That an asteroid will hit Mars next month:
The scientists, at the Jet Propulsion Laboratory in La Cañada Flintridge, put the chances that it will hit the Red Planet on Jan. 30 at about 1 in 75.
..."We're used to dealing with odds like one-in-a-million," Chesley said. "Something with a one-in-a-hundred chance makes us sit up straight in our chairs."
The asteroid, designated 2007 WD5, is about 160 feet across, which puts it in the range of the space rock that exploded over Siberia. That explosion, the largest impact event in recent history, felled 80 million trees over 830 square miles.
The Tunguska object broke up in midair, but the Martian atmosphere is so thin that an asteroid would probably plummet to the surface, digging a crater half a mile wide, Chesley said.

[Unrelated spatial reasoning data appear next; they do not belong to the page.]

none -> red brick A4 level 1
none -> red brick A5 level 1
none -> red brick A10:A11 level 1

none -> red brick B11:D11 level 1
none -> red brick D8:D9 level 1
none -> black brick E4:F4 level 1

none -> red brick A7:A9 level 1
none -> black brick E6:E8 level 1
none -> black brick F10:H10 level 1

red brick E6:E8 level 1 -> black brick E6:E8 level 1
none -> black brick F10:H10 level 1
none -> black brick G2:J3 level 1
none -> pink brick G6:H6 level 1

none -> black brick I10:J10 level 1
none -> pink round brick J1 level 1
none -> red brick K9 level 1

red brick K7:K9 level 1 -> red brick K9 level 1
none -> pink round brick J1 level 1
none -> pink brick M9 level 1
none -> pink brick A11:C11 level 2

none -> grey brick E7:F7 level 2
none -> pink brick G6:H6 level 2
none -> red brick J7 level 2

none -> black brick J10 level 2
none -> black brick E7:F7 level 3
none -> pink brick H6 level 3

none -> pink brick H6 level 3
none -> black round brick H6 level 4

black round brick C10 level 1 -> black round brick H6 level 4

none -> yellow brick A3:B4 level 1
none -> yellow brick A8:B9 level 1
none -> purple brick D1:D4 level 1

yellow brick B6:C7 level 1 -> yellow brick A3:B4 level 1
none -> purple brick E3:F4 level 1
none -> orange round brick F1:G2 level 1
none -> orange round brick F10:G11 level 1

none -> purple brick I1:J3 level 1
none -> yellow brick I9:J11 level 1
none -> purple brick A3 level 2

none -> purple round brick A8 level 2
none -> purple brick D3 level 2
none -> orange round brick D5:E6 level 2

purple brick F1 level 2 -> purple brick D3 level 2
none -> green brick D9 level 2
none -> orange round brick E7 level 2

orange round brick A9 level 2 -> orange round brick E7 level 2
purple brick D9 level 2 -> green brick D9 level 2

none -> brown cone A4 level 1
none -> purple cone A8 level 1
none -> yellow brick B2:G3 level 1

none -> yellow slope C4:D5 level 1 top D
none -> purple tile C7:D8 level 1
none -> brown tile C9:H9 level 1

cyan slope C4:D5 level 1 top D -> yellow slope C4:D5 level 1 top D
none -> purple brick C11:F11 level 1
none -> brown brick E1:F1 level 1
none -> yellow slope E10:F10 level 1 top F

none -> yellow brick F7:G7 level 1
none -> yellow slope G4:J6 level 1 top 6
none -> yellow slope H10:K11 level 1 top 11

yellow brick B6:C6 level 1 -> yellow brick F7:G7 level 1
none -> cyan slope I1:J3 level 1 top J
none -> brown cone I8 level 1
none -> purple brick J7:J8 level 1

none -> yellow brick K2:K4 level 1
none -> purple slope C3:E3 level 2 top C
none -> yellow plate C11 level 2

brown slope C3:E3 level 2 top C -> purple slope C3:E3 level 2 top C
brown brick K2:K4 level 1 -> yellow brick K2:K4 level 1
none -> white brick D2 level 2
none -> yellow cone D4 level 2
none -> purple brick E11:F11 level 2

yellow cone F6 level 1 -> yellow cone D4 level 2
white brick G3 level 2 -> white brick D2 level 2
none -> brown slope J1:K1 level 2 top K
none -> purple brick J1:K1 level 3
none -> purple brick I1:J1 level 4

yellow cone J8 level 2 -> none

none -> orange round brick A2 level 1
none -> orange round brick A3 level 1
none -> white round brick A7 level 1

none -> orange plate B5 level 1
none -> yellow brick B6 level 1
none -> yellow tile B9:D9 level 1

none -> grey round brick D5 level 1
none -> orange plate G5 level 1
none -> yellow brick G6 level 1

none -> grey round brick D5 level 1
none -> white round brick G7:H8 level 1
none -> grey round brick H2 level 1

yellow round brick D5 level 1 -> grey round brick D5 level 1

The impact would probably send dust high into the atmosphere, scientists said. Depending on where the asteroid hit, such a plume might be visible through telescopes on Earth, Chesley said.
The Mars Reconnaissance Orbiter, which is mapping the planet, would have a front-row seat. And NASA's two JPL-built rovers, Opportunity and Spirit, might be able to take pictures from the ground.
Because scientists have never observed an asteroid impact -- the closest thing being the 1994 collision of comet Shoemaker-Levy with Jupiter -- such a collision on Mars would produce a "scientific bonanza," Chesley said.
The asteroid is now behind the moon, he said, so it will be almost two weeks before observers can plot its course more accurately.